• [Task objective]: Take the lines from the head of the listing through the one bearing "Figure 2. Electronic" and copy them exactly, leaving every picture out.

• [Given information]:
===

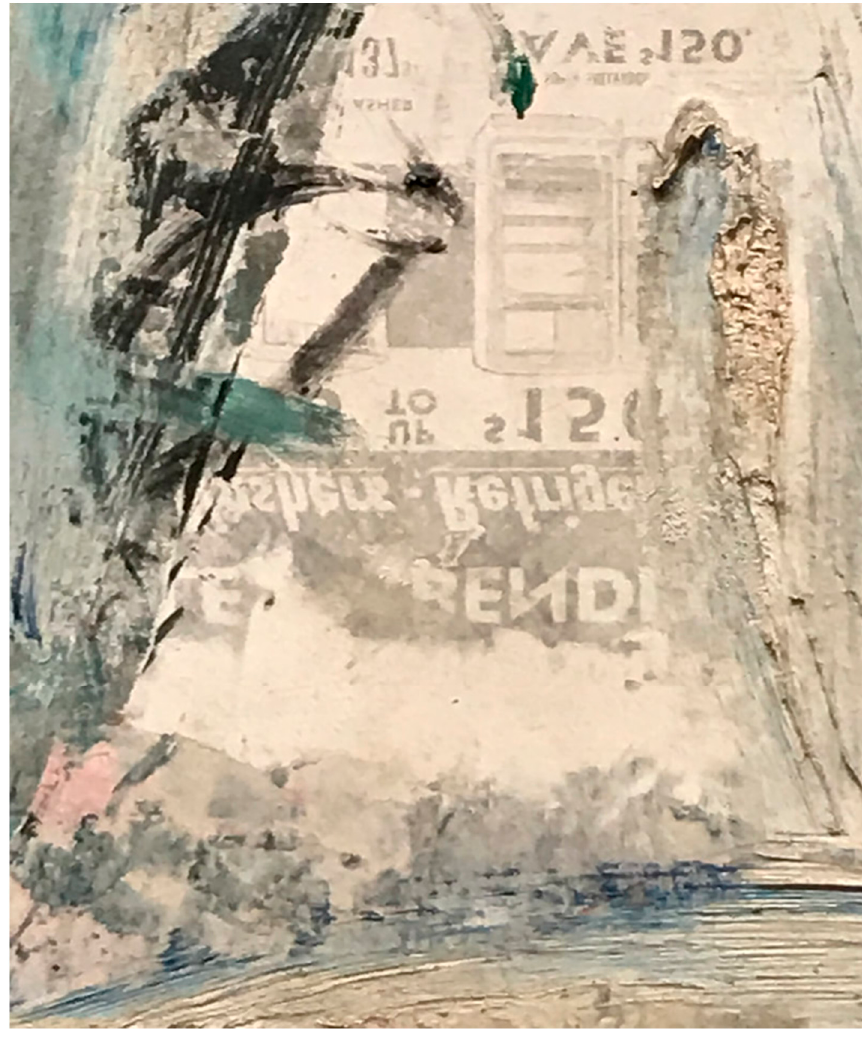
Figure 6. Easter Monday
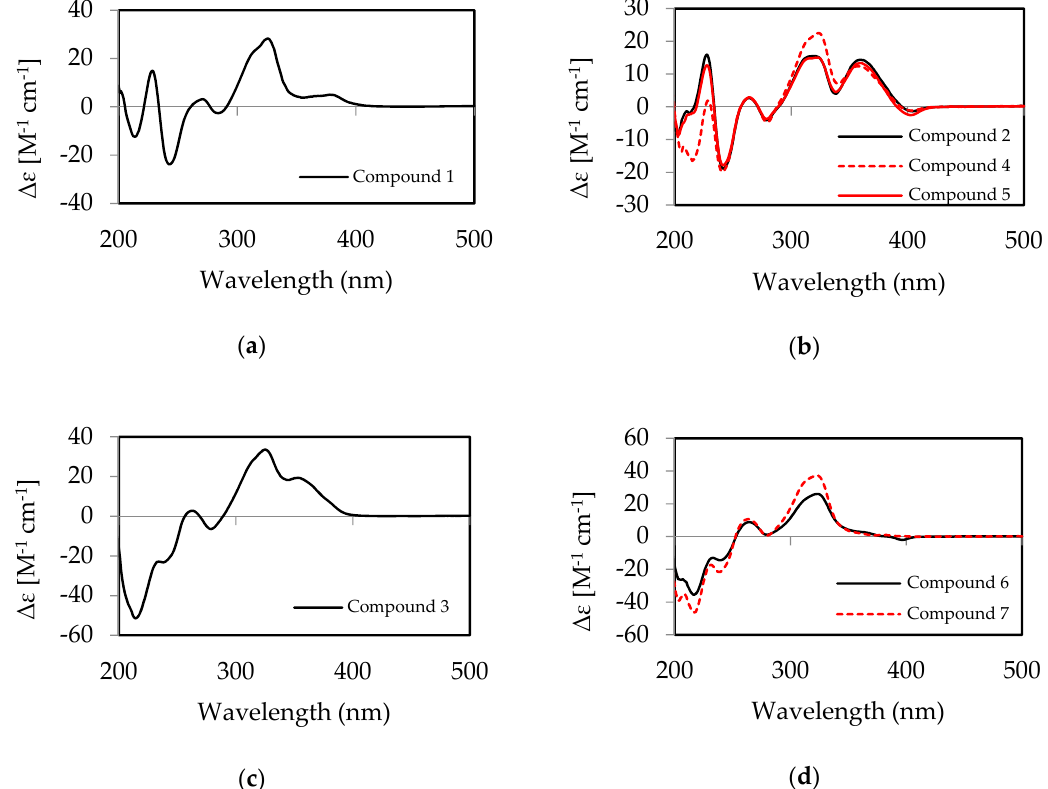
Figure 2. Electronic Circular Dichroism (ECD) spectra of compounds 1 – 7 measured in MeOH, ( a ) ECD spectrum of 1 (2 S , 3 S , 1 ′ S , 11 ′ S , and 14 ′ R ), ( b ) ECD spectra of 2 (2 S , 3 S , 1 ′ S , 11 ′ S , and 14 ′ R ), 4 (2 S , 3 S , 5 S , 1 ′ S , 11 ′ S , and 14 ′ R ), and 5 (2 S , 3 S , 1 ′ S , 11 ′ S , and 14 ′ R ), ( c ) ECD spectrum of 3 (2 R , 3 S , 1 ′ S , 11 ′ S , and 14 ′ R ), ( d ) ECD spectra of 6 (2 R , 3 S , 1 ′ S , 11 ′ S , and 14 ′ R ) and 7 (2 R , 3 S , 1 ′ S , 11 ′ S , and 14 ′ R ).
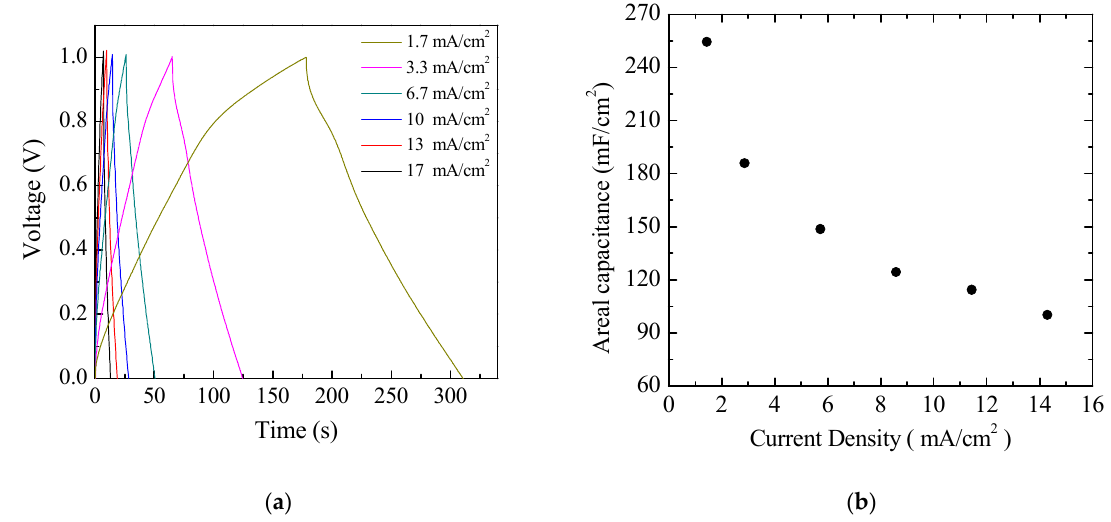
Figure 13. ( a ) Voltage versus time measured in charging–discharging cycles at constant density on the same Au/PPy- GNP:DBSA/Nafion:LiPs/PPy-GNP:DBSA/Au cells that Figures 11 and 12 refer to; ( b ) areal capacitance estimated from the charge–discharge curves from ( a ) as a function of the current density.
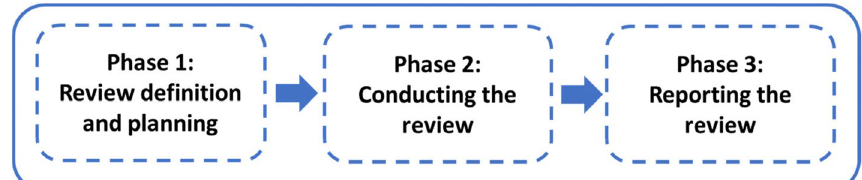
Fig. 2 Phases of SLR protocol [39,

===

• [Result]:
Figure 6. Easter Monday
Figure 2. Electronic Circular Dichroism (ECD) spectra of compounds 1 – 7 measured in MeOH, ( a ) ECD spectrum of 1 (2 S , 3 S , 1 ′ S , 11 ′ S , and 14 ′ R ), ( b ) ECD spectra of 2 (2 S , 3 S , 1 ′ S , 11 ′ S , and 14 ′ R ), 4 (2 S , 3 S , 5 S , 1 ′ S , 11 ′ S , and 14 ′ R ), and 5 (2 S , 3 S , 1 ′ S , 11 ′ S , and 14 ′ R ), ( c ) ECD spectrum of 3 (2 R , 3 S , 1 ′ S , 11 ′ S , and 14 ′ R ), ( d ) ECD spectra of 6 (2 R , 3 S , 1 ′ S , 11 ′ S , and 14 ′ R ) and 7 (2 R , 3 S , 1 ′ S , 11 ′ S , and 14 ′ R ).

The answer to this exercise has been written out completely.